Mucho ha tardado la ciudadanía portuense en expresar su protesta, según indican por vía legal, ante lo que no puede considerarse sino un despropósito: rendir las puertas de la ciudad, una semana por año, a la invasión de la barbarie. Porque, como alguien no ponga coto y actúe con cabeza, un año de estos allí va a mascarse la tragedia, como decía aquel viejo anuncio del oeste.

Y es que en el salvaje oeste parece que se convierten, durante cinco o seis días (a veces más, si cuadra puente y hace buen tiempo), las calles de esta bella ciudad de la bahía. O, más bien, en uno esos westerns modernos y apocalípticos que nos ha regalado el cine, un oeste ruidoso y futurista, el oeste de Mad Max y los salvajes de autopista, ése que reconvierte los sombreros Stetson en darthvaderianos cascos de negro brillante y los ponies y los mustangs en motocicletas de gran cilindrada estrepitosa y muerte en los radios de las ruedas.

No sé si han estado ustedes por un casual en El Puerto un fin de semana de motos, pero da miedo. Da mucho miedo. Desde Cádiz, desde las otras ciudades cercanas, incluso desde el mismo Jerez, que es donde se celebra el campeonato, no podemos hacernos una idea de las dimensiones del caos que se monta en la Ribera del Marisco y sus calles aledañas: el ruido, el peligro, los caballitos, los derrapes, el descontrol, los accidentes. Y sobre todo la impunidad, permitida a mayor gloria de... ¿de qué? Según parece, de hacer publicidad a la ciudad y su atractiva oferta turística (e imagino, claro, que de rebote se pondrá alguna medalla el consistorio). O sea, durante una semana, por mor de conseguir llenos de hoteles y restaurantes, se olvida el consenso de las leyes. Se beneficia a unos ciudadanos a costa de los nervios, el sueño, el descanso, la seguridad de quienes tienen la desgracia de vivir en esa zona. A partir del miércoles o el jueves previos al campeonato del mundo, y hasta el lunes siguiente, El Puerto de Santa María se convierte en una ciudad asediada, vencida y saqueada. No hay límites de velocidad, no hay semáforos, no hay aceras. No hay controles de músicas y ruidos, de basuras y cristales ni de consumo de alcohol ante la conducción, de perlas y humos y tracas de petardos. O si los hay, que imagino que los pobres guardias estarán desbordados, como si no importara: a ver quién es el guapo que le pone el cascabel al gato.
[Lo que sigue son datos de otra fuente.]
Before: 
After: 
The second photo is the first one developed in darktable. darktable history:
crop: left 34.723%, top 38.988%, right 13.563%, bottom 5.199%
Es un problema que viene de largo, y al que nunca se ha hecho el debido caso, porque se aplica aquello de quien paga manda. Pero no es de recibo venderse de esa manera a la invasión, ponerles la alfombra roja en forma de jaula en una de las principales calles y dejar que, con un poco de suerte, no se rompa nadie la cabeza, ni se atropelle a algún vecino o a algún visitante (es conveniente puntualizar que no todos los vándalos vienen de fuera). Vale que sí, que tampoco todos los moteros son iguales, y que el dinero que dejan aquí y allá no es desdeñable, pero no debería costar tanto organizar una fiesta digna y no una orgía de desmanes, tener en cuenta el derecho de los vecinos, la seguridad vial, la propia naturaleza de los pinares cercanos: eso que nadie discute un día normal y que se ignora adrede las jornadas moteras.

No debería ser tan difícil, y en cualquier caso, si resulta tan incontrolable como parece, esos mismos vecinos deberían recibir alguna contraprestación, puesto que ellos no ven ni un duro de los pingües beneficios de los bares del cotarro. Estoy pensando, por ejemplo, en la tasa de recogida de basuras, que deben pagar religiosamente aunque no sea de ellos la mierda de estos días.
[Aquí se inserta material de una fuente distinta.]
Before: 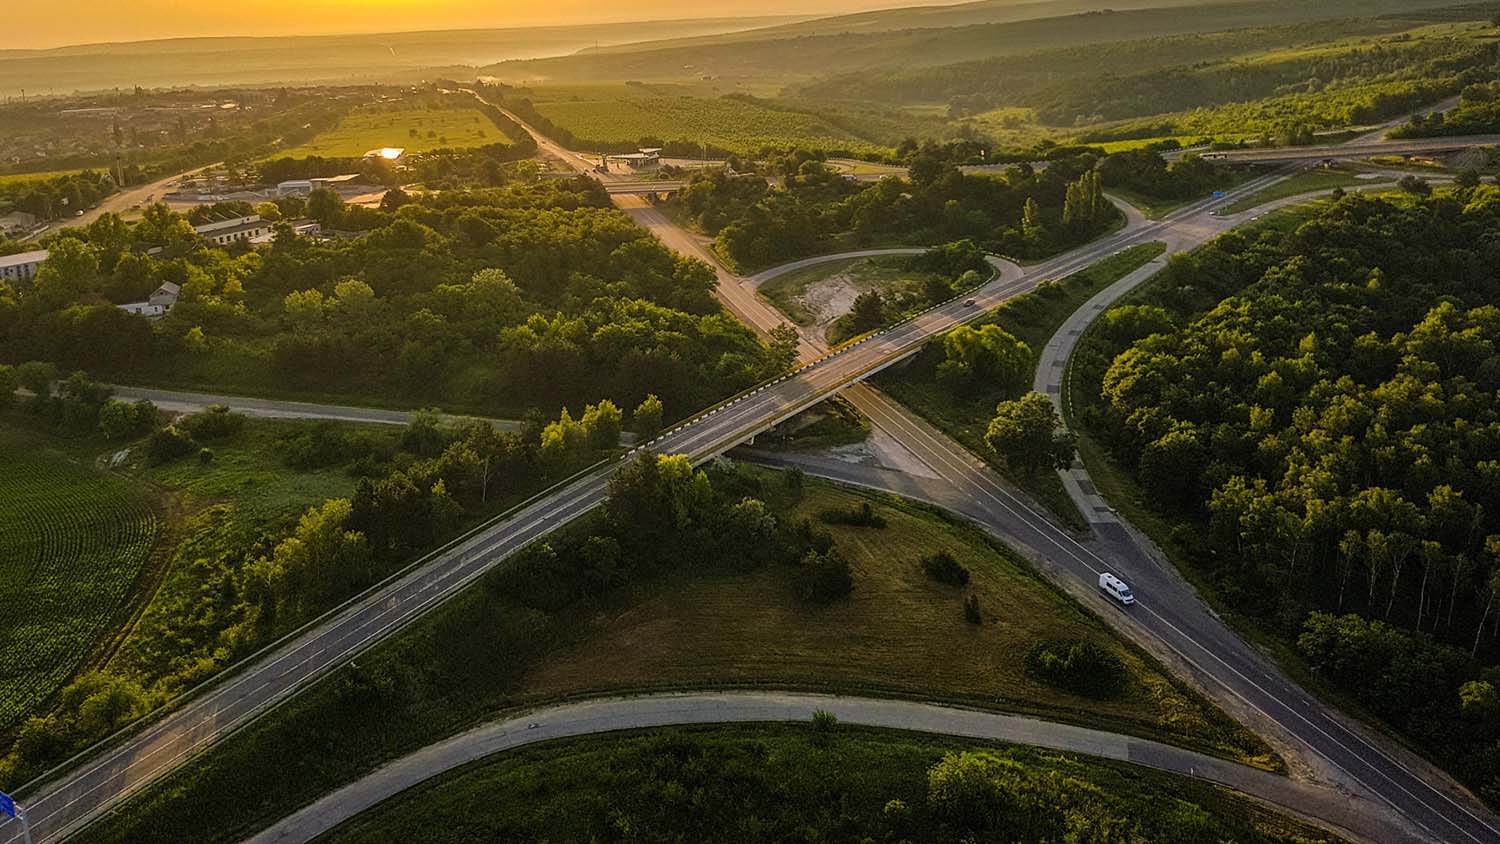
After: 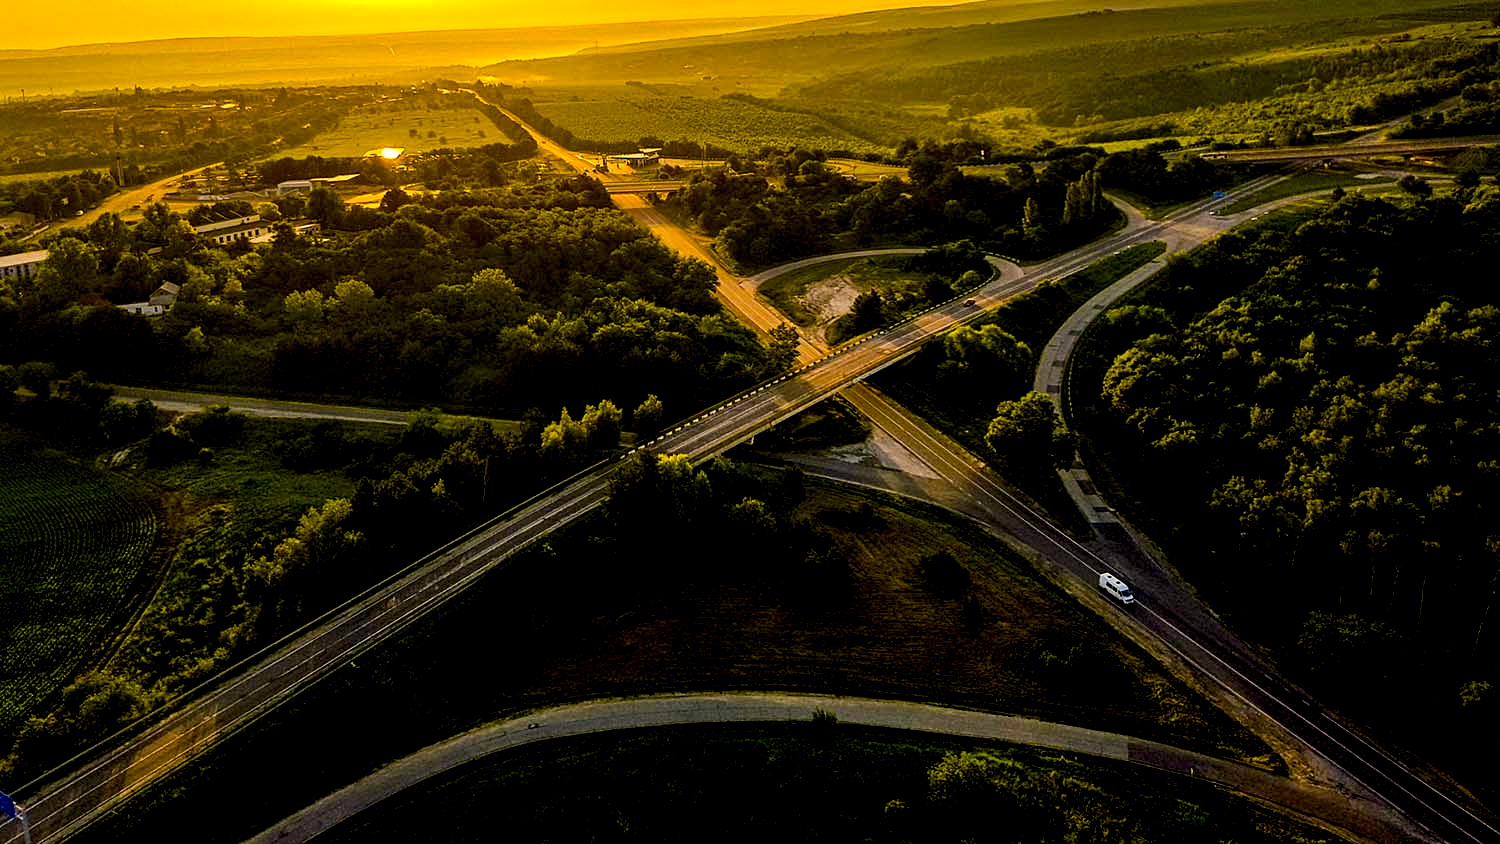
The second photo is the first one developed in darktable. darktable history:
white balance: red 1.029, blue 0.92
tone equalizer: -8 EV -0.75 EV, -7 EV -0.7 EV, -6 EV -0.6 EV, -5 EV -0.4 EV, -3 EV 0.4 EV, -2 EV 0.6 EV, -1 EV 0.7 EV, +0 EV 0.75 EV, edges refinement/feathering 500, mask exposure compensation -1.57 EV, preserve details no
color balance rgb: linear chroma grading › global chroma 15%, perceptual saturation grading › global saturation 30%
exposure: black level correction 0.029, exposure -0.073 EV, compensate highlight preservation false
No debería ser tan difícil controlar, por otro lado, esa marabunta de hormigas atómicas, porque tampoco se pide un imposible ni nada que no esté ya previsto en las leyes. Lo hacía con éxito John Wayne en Río Lobo; tanto, que lo repitió luego en El Dorado: quien quiera entrar en el pueblo, debe dejar las armas en la entrada. Lo mismo con las motos, con la inseguridad, con el ruido y el peligro. ¿Sabremos alguna vez cuántos accidentes se producen en las carreteras de la provincia estos días, cuántas consultas hay en urgencias, cuántos atropellos, cuántos comas etílicos, cuántos heridos aparte de los más aparatosos y evidentes?

Joselito el Gallo lo habría dicho, si hubiera sido testigo: Quien no ha visto motos en El Puerto, no sabe lo que es una noche de motos.